**Problem**
Exactly as written, print out each entry in the data, with no pictures.

(Collected data)
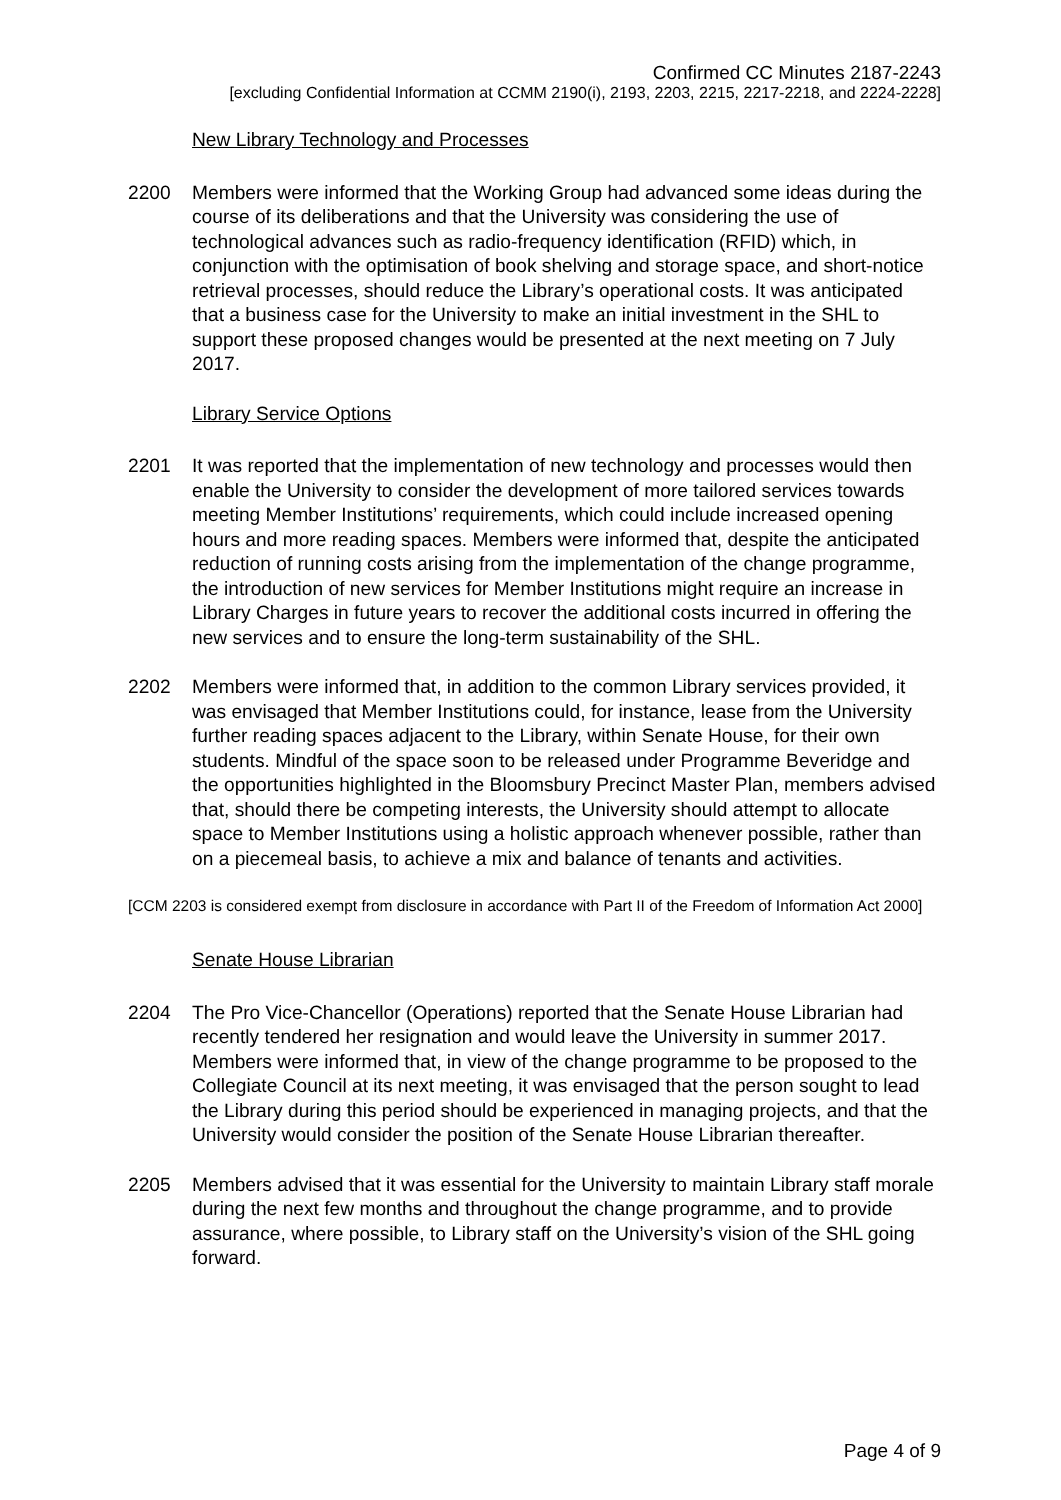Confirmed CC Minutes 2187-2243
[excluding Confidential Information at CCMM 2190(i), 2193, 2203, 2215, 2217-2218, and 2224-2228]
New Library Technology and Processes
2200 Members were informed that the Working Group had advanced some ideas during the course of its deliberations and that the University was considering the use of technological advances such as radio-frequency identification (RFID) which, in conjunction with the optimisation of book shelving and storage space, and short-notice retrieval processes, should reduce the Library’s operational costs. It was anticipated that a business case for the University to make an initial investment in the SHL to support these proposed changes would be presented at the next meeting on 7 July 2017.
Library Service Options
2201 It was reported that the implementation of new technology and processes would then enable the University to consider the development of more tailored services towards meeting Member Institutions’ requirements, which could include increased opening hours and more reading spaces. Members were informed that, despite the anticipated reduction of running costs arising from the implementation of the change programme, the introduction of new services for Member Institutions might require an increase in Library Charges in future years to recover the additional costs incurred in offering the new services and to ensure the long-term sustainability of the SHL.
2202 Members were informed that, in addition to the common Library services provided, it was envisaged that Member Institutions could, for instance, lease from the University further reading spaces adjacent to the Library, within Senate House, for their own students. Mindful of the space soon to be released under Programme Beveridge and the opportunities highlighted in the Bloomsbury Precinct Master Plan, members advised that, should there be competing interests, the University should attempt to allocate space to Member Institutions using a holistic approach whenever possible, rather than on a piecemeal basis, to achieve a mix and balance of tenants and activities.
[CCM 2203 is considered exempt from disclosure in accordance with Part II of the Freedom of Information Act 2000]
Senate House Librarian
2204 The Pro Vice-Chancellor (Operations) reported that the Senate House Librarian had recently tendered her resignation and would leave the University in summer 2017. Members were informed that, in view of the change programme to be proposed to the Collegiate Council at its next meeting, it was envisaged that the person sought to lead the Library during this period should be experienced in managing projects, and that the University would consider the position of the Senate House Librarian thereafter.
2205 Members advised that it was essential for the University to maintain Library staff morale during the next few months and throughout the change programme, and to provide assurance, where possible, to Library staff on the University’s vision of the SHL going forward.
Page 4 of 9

**Response box**
Confirmed CC Minutes 2187-2243
[excluding Confidential Information at CCMM 2190(i), 2193, 2203, 2215, 2217-2218, and 2224-2228]
New Library Technology and Processes
2200 Members were informed that the Working Group had advanced some ideas during the course of its deliberations and that the University was considering the use of technological advances such as radio-frequency identification (RFID) which, in conjunction with the optimisation of book shelving and storage space, and short-notice retrieval processes, should reduce the Library’s operational costs. It was anticipated that a business case for the University to make an initial investment in the SHL to support these proposed changes would be presented at the next meeting on 7 July 2017.
Library Service Options
2201 It was reported that the implementation of new technology and processes would then enable the University to consider the development of more tailored services towards meeting Member Institutions’ requirements, which could include increased opening hours and more reading spaces. Members were informed that, despite the anticipated reduction of running costs arising from the implementation of the change programme, the introduction of new services for Member Institutions might require an increase in Library Charges in future years to recover the additional costs incurred in offering the new services and to ensure the long-term sustainability of the SHL.
2202 Members were informed that, in addition to the common Library services provided, it was envisaged that Member Institutions could, for instance, lease from the University further reading spaces adjacent to the Library, within Senate House, for their own students. Mindful of the space soon to be released under Programme Beveridge and the opportunities highlighted in the Bloomsbury Precinct Master Plan, members advised that, should there be competing interests, the University should attempt to allocate space to Member Institutions using a holistic approach whenever possible, rather than on a piecemeal basis, to achieve a mix and balance of tenants and activities.
[CCM 2203 is considered exempt from disclosure in accordance with Part II of the Freedom of Information Act 2000]
Senate House Librarian
2204 The Pro Vice-Chancellor (Operations) reported that the Senate House Librarian had recently tendered her resignation and would leave the University in summer 2017. Members were informed that, in view of the change programme to be proposed to the Collegiate Council at its next meeting, it was envisaged that the person sought to lead the Library during this period should be experienced in managing projects, and that the University would consider the position of the Senate House Librarian thereafter.
2205 Members advised that it was essential for the University to maintain Library staff morale during the next few months and throughout the change programme, and to provide assurance, where possible, to Library staff on the University’s vision of the SHL going forward.
Page 4 of 9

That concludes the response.